10+ Year Contributor
469
215
Jan 29, 2012
Milwaukee, Wisconsin
I have and am using the Innovate LC-2 wideband which came with a Bosch LSU 4.9 O2 sensor. Since ECMlink only has an LC-1 option, that is the one I picked. But as for wiring it up, I went with the actual LC-2 instructions, such as getting power from a 12v headlight switch and merging the controller + gauge grounds into a single wire which then is grounded under the "E" bolt for the main ECU ground under radio. The LC-2 comes with it's own gauge as you can see in the video in my very first post.
From ECMLink's wiki page on LC1 installs (but applies generally to Innovates of other part numbers and really sensors as a whole):

"The LC-1 install notes suggest that you tie the BLUE and WHITE wires together. They suggest this to keep things simple across all their different customer installations. In our case, we want the best possible reference point for this wire. And that's the ECU's sensor ground.

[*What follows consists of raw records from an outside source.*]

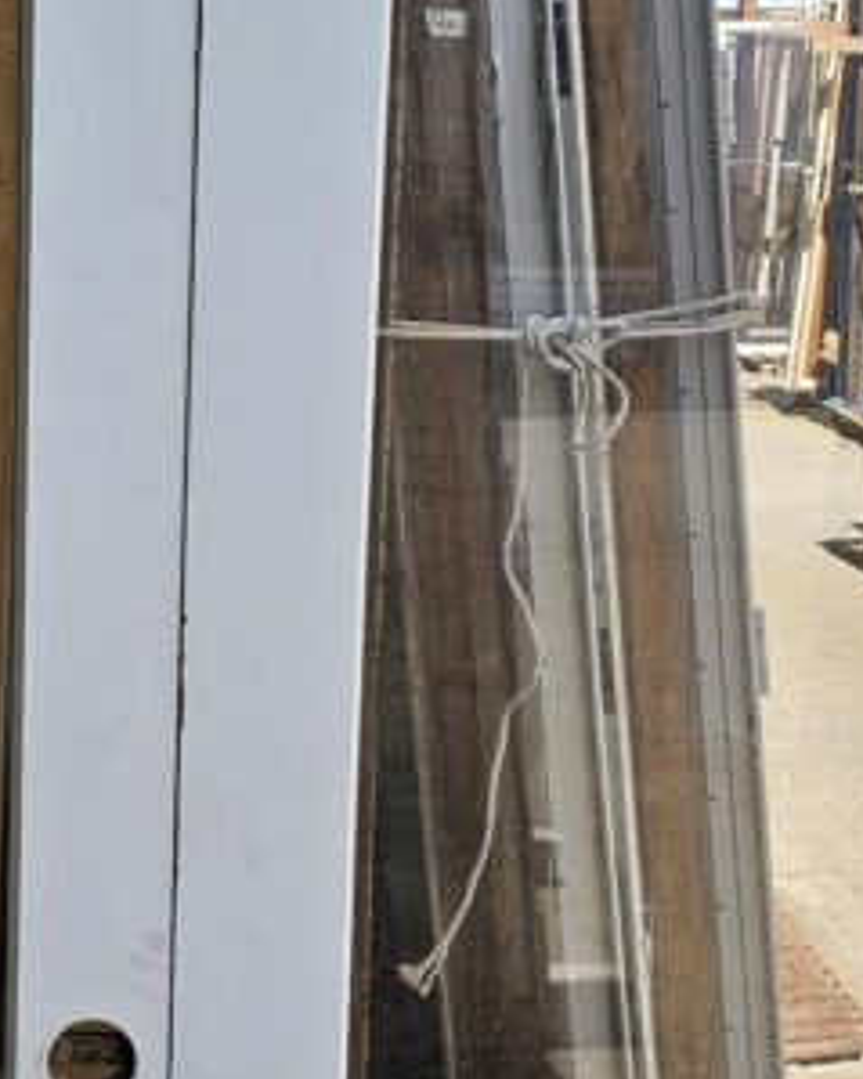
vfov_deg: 24.7
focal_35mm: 77
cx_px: 72
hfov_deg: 19.5
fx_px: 2460
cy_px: 657
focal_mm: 6.3
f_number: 1.7
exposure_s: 1/203
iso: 10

The ECU pins listed above are good choices or you can use any of the sensor ground points under the hood too (MAF connector, TPS connector, MDP connector, etc.). But, really, the best place would be right near the ECU since everything you need is right there anyway.

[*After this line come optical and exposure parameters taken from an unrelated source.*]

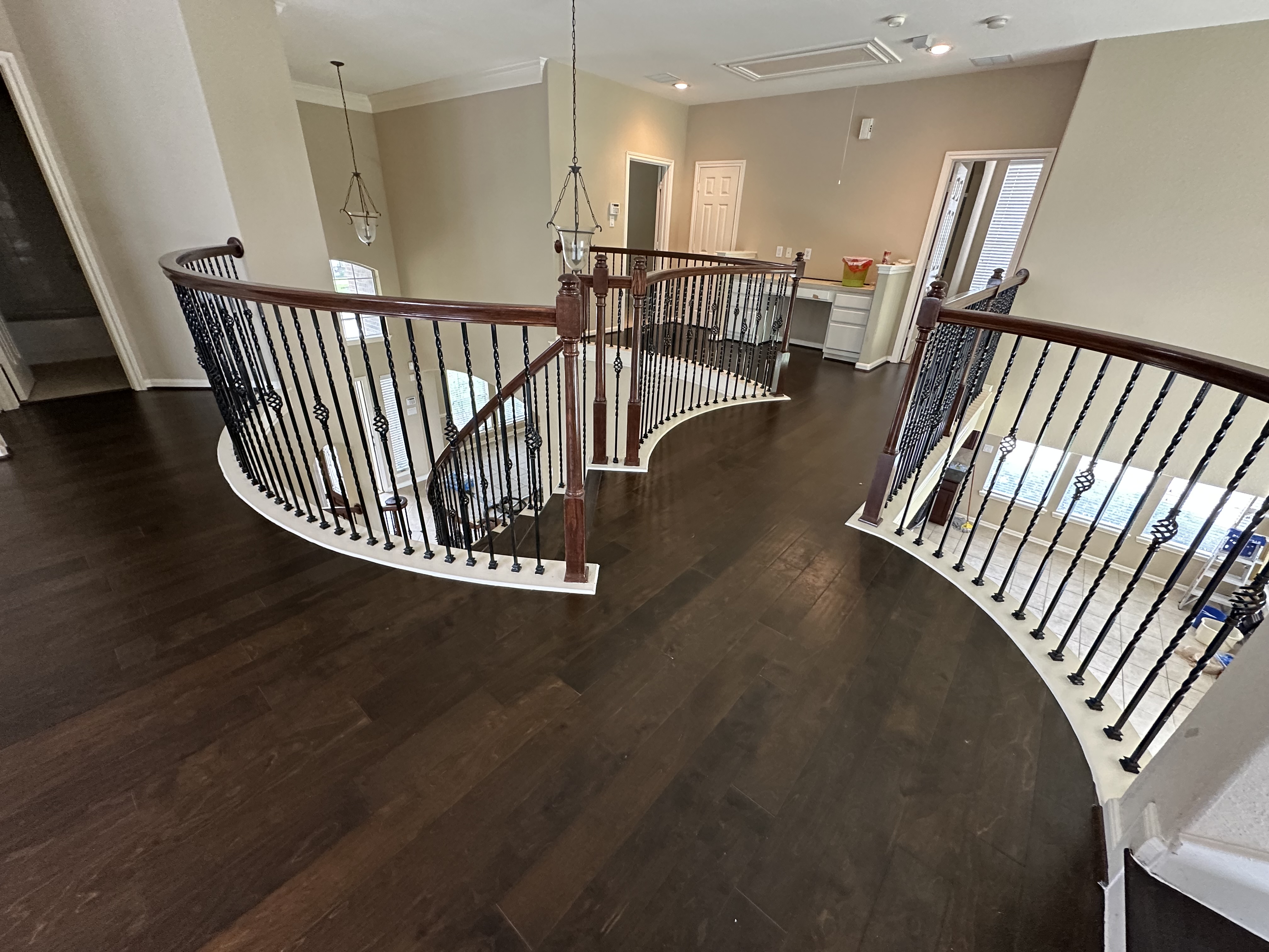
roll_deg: -3.1
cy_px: 476
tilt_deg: -27.0
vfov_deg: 85.7
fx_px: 513
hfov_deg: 102.1
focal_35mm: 14
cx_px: 634
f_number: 2.2
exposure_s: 1/60
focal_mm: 2.22
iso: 500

The only major concern with connecting something to the ECU's sensor ground is that it might draw too much current and blow the ECU's internal sensor ground track. But we've measured current draw on the WHITE wire to be a measly 45-50 mA. This will not cause any problems on the ECU's sensor ground circuit.

NOTE: Do NOT connect the BLUE wire from the LC-1 to the ECU's sensor ground. You will damage the ECU's sensor ground track if you do this. ONLY connect the WHITE wire from the LC-1 to the ECU's sensor ground, NOT the BLUE."


You don't have the same colors as noted above an LC2 (setting aside the LC2's manual has 0 mention of a gauge and has no provisions or wiring for one, aside from the serial out and the yellow 5V we tie to ecu). It only has 4 wires, one of which is ground. This likely means that you will be unable to attach the ground wire from your LC2 to the ECU pin, as ECMTuning notes, due to the power requirements for the heater.

Given that, I think you will always see a shift in this value at some point along the sensing curve. You can try to tune this out with the primitive linear scaling ECMLink has, but I think you'll end up with it reading off somewhere else instead.

There is no way to get around the fact that chassis ground and ECU power ground are not signal ground. The signal ground is tied to the ADC (analog to digital converter) chip inside the ecu that is sampling this 5v output from the LC2 and converting it to a digital value for the ecu to read. It's frame of reference on 0V and the LC2's are not the same as there are most certainly other components along the circuit until that ADC ground sees chassis ground.

This is the same reason ECMTuning notes above that while you can ground the sensor under the hood, the wire length along that line will throw off the signal as well. And suggest grounding directly at the ECU.
 

AWD-Tony

Supporting Member
6,804
3,690
Sep 11, 2017
Cincinnati, Ohio
The 30 value for ISC is related to stock setting at 750 RPM +-50. The higher you go, the higher the ISC will need to be adjusted to keep a constant good idle, accessories and fans off.
I never seen this anywhere. I’m at 1k rpm’s idle with isc at 30. Idle is butter.

I run the wb power (w inline fuse) and ground straight to battery. Gauge and link readings are identical.
 

llxkevinxll

10+ Year Contributor
469
215
Jan 29, 2012
Milwaukee, Wisconsin

BLACK wire - notes​

A good, solid high-current grounding point here. The ECU pins listed above are good choices or you can try a good, clean chassis ground point too.
NOTE: Do NOT connect the BLACK wire from the LC-2 to the ECU's sensor ground. You will damage the ECU's sensor ground track if you do this.

So. I was unaware that ECMTuning had an LC2 wiki page. As I assumed, you are unable to tie the ground to the ECU sensor ground. Given that, I am unsure you will be able to 100% dial this in to perfect at cruise and not sacrifice accuracy elsewhere. They seem to suggest that you can use the LC1 preset and leave the black wire at chassis or ECU power ground. But there is a reason, when possible, they recommend using sensor ground.